#### [TASK INSTRUCTIONS]
From the listing below, extract the stretch from the line containing "pose: elev=200.2 azim=116.3" through the line containing "Dot at: (244, 237)", both included, and reproduce those lines verbatim with nothing else.
:: EXTRACTED MATERIAL
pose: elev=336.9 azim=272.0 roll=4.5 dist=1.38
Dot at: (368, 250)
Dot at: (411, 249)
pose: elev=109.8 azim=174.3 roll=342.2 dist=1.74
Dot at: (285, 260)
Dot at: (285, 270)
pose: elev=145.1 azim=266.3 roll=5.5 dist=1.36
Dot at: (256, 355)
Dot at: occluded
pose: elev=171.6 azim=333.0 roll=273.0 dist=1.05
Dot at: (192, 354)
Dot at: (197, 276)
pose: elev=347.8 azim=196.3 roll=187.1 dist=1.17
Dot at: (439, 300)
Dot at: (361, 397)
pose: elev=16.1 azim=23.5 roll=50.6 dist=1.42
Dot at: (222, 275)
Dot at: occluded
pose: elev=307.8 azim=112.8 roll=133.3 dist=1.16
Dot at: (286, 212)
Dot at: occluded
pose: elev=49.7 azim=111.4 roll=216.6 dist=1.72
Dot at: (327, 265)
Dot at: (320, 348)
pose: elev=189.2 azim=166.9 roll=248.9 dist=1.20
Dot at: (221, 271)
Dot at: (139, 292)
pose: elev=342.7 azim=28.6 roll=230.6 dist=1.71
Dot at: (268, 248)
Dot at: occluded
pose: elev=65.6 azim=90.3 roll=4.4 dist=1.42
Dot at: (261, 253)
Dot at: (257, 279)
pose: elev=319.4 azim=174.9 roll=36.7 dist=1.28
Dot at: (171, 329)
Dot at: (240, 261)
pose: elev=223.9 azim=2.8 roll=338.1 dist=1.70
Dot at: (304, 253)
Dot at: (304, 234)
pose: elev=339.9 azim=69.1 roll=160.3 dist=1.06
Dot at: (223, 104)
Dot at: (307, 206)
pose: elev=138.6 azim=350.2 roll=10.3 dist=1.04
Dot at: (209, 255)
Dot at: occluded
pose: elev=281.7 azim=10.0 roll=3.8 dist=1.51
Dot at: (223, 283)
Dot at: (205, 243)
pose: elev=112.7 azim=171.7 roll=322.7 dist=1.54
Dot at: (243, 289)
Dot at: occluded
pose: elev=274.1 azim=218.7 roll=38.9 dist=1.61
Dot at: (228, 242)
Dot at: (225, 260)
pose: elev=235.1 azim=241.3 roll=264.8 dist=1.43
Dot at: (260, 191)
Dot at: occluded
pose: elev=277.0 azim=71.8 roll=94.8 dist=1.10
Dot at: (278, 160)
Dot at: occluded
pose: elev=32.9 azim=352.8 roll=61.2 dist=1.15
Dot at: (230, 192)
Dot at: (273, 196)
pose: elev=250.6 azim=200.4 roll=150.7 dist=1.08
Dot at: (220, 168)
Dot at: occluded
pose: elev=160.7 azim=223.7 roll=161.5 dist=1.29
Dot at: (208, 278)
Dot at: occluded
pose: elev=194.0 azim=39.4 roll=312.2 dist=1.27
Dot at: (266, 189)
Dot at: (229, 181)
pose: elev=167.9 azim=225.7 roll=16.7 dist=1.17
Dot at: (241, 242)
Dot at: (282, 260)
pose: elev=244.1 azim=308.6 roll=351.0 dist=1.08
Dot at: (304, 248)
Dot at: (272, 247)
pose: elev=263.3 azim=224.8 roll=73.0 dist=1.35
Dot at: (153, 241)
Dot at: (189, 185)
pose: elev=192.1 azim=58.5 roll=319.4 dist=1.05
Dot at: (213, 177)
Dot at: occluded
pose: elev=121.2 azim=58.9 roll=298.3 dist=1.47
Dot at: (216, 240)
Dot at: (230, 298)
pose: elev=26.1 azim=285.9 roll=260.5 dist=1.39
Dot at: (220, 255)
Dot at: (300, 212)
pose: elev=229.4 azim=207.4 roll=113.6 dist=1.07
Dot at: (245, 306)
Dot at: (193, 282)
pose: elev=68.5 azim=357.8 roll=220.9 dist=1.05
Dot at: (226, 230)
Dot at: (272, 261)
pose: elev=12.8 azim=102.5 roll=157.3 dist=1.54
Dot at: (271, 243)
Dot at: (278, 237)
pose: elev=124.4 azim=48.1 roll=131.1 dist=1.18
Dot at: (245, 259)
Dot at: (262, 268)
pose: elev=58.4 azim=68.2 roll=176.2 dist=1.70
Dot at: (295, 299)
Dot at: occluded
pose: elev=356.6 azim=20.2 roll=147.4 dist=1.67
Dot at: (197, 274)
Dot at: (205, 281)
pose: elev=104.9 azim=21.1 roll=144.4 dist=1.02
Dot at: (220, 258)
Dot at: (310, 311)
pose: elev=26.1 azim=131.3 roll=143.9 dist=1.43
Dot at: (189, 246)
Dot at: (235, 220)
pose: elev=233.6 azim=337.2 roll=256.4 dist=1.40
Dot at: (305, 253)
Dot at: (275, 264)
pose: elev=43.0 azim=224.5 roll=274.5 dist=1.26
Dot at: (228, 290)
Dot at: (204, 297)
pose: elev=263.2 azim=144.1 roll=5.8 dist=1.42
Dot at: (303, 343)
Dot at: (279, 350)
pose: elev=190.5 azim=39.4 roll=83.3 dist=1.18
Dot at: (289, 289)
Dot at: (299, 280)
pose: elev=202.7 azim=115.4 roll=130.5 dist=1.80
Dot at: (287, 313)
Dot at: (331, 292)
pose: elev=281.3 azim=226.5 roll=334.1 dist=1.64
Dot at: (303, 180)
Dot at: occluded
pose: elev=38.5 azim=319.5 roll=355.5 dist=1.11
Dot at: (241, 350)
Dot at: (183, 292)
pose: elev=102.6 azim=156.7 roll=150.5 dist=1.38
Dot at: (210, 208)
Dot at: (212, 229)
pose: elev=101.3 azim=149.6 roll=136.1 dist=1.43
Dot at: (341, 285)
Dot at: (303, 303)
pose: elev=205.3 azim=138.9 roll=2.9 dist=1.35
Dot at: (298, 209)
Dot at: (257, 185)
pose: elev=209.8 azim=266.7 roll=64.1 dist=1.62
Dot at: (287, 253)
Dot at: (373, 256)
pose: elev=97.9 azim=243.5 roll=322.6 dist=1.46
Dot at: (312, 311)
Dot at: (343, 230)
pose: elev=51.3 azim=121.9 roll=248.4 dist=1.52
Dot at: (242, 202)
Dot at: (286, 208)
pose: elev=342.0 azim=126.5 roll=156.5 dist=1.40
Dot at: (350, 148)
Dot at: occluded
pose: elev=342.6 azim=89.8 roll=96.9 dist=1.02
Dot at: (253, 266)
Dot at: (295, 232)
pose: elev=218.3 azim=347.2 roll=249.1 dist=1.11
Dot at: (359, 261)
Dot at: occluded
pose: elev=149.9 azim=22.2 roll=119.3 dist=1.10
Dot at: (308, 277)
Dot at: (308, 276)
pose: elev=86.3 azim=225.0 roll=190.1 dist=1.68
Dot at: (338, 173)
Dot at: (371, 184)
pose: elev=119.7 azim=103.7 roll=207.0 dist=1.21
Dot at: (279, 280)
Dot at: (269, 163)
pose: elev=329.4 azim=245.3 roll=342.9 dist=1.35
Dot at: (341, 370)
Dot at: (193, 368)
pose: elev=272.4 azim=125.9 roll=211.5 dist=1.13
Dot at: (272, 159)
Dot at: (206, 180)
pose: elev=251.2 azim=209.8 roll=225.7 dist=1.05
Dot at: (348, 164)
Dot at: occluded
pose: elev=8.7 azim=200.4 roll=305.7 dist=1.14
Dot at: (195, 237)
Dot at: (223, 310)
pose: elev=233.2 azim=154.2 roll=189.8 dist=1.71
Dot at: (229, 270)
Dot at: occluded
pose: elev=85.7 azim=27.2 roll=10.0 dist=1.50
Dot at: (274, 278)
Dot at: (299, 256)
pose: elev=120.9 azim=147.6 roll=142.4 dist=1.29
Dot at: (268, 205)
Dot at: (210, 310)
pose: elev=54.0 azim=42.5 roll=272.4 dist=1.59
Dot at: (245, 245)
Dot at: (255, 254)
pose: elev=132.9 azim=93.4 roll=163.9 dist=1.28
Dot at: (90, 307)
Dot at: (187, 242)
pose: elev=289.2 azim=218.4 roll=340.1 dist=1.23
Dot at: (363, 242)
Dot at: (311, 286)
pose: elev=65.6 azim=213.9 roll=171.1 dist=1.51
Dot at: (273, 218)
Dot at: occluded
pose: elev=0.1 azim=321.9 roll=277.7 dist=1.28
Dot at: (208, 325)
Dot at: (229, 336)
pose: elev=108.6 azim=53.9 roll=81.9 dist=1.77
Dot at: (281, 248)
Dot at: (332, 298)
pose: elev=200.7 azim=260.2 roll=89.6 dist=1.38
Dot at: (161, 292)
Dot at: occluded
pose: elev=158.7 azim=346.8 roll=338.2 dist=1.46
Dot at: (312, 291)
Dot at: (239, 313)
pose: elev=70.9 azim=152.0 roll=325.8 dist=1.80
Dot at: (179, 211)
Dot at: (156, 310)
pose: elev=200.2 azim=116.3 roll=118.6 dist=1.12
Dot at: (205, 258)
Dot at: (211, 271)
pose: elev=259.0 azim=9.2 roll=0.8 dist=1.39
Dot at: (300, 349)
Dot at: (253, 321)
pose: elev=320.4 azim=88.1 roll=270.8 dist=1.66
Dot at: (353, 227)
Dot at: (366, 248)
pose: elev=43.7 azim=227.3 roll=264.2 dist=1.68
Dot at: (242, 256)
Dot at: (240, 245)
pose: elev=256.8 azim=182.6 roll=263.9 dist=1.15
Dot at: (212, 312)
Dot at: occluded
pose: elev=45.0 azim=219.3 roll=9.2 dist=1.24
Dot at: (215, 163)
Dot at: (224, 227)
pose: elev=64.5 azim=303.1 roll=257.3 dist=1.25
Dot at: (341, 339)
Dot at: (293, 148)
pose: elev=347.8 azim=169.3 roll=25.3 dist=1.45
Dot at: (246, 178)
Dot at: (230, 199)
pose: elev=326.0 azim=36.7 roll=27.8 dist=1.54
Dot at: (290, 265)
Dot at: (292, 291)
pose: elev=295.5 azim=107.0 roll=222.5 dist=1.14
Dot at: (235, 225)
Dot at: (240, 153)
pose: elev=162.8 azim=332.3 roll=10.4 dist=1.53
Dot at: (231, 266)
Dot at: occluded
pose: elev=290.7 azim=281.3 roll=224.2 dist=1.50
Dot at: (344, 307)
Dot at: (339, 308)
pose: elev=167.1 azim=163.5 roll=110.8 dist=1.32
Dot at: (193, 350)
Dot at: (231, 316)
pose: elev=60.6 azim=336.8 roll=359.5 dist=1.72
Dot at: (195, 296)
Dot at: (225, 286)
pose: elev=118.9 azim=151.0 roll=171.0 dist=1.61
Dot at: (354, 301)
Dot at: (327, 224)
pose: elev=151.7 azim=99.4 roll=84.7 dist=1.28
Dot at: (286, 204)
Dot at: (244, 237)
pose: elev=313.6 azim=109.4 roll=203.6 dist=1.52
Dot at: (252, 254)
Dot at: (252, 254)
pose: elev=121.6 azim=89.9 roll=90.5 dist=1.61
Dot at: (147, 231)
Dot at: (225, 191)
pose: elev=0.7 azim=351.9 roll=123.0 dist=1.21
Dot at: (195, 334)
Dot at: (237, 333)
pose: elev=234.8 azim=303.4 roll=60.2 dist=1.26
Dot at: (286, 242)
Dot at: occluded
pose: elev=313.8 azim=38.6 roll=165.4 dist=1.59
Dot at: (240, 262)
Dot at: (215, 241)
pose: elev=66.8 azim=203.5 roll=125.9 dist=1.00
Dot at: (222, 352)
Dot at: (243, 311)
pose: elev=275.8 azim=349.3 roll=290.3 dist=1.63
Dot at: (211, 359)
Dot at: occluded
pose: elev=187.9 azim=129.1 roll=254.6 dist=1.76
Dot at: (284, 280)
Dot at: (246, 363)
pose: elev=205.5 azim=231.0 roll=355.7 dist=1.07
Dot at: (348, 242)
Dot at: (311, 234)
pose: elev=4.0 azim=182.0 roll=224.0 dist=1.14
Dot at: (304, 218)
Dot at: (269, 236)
::::
#### [EXERCISE RESULT]
pose: elev=200.2 azim=116.3 roll=118.6 dist=1.12
Dot at: (205, 258)
Dot at: (211, 271)
pose: elev=259.0 azim=9.2 roll=0.8 dist=1.39
Dot at: (300, 349)
Dot at: (253, 321)
pose: elev=320.4 azim=88.1 roll=270.8 dist=1.66
Dot at: (353, 227)
Dot at: (366, 248)
pose: elev=43.7 azim=227.3 roll=264.2 dist=1.68
Dot at: (242, 256)
Dot at: (240, 245)
pose: elev=256.8 azim=182.6 roll=263.9 dist=1.15
Dot at: (212, 312)
Dot at: occluded
pose: elev=45.0 azim=219.3 roll=9.2 dist=1.24
Dot at: (215, 163)
Dot at: (224, 227)
pose: elev=64.5 azim=303.1 roll=257.3 dist=1.25
Dot at: (341, 339)
Dot at: (293, 148)
pose: elev=347.8 azim=169.3 roll=25.3 dist=1.45
Dot at: (246, 178)
Dot at: (230, 199)
pose: elev=326.0 azim=36.7 roll=27.8 dist=1.54
Dot at: (290, 265)
Dot at: (292, 291)
pose: elev=295.5 azim=107.0 roll=222.5 dist=1.14
Dot at: (235, 225)
Dot at: (240, 153)
pose: elev=162.8 azim=332.3 roll=10.4 dist=1.53
Dot at: (231, 266)
Dot at: occluded
pose: elev=290.7 azim=281.3 roll=224.2 dist=1.50
Dot at: (344, 307)
Dot at: (339, 308)
pose: elev=167.1 azim=163.5 roll=110.8 dist=1.32
Dot at: (193, 350)
Dot at: (231, 316)
pose: elev=60.6 azim=336.8 roll=359.5 dist=1.72
Dot at: (195, 296)
Dot at: (225, 286)
pose: elev=118.9 azim=151.0 roll=171.0 dist=1.61
Dot at: (354, 301)
Dot at: (327, 224)
pose: elev=151.7 azim=99.4 roll=84.7 dist=1.28
Dot at: (286, 204)
Dot at: (244, 237)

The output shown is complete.